The study

A pilot and feasibility trial randomised 20 young military cadets with at least three months of heel pain to either dynamic taping plus moderate-intensity resistance-band training or usual care, over four weeks. Outcomes were the Foot Function Index (FFI, a validated foot pain and disability questionnaire) and the SF-36 quality-of-life survey, measured before and after.

What they found

On the outcomes that matter, the combined treatment did not beat usual care. The between-group analysis showed no significant difference on the Foot Function Index or SF-36, and every individual measure stayed non-significant after correction.

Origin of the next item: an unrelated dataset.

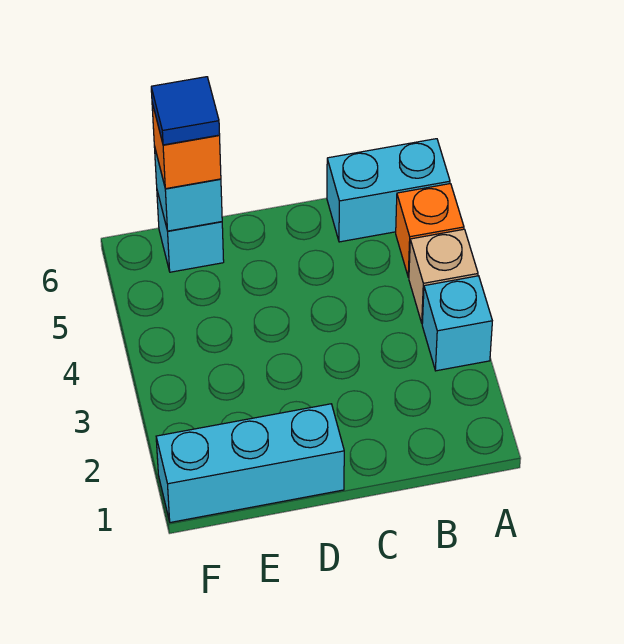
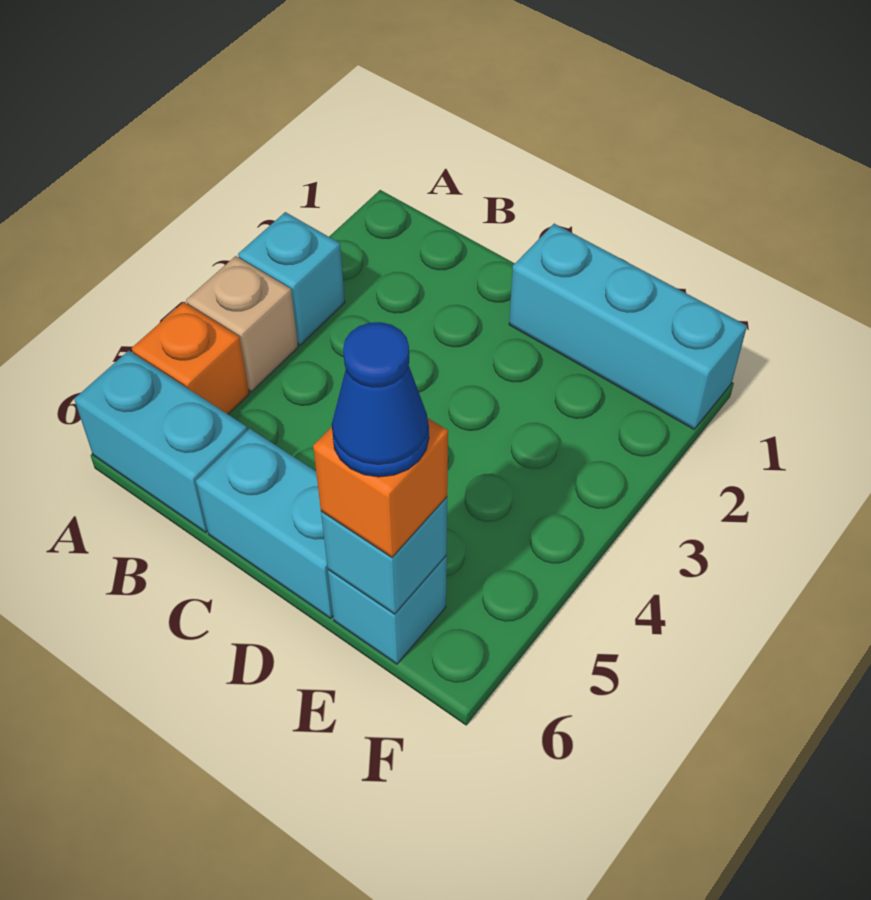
none -> cyan 1x2 brick [196,429,333,618]
blue 1x1 tile [151,77,220,145] -> blue 1x1 cone [332,322,429,477]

What the study did meet were its feasibility targets: strong recruitment, full retention, around 90 percent adherence and no adverse events. That is the part being quoted as “promising,” and it is worth being precise, because feasibility means the trial can be run, not that the treatment works.

What it means for your practice

This is a reason to keep your claims modest, not to add a protocol. The headline going around, that taping plus bands helps chronic heel pain, is not what this study shows. It shows the combination is safe and deliverable and, at this size and length, no better than usual care for pain or function.

If you already use dynamic taping as a short-term comfort adjunct while loading does the real work, nothing here tells you to stop. But nothing here supports selling it as a treatment that fixes heel pain, and a clinician who reads only the abstract’s upbeat conclusion could easily start doing exactly that. The useful move is the honest one: position taping as a possible bridge, keep progressive loading as the actual intervention, and wait for a properly powered trial before promising more.

Bottom line

A safe, deliverable pilot that did not outperform usual care. Treat dynamic taping as comfort, not cure, for heel pain.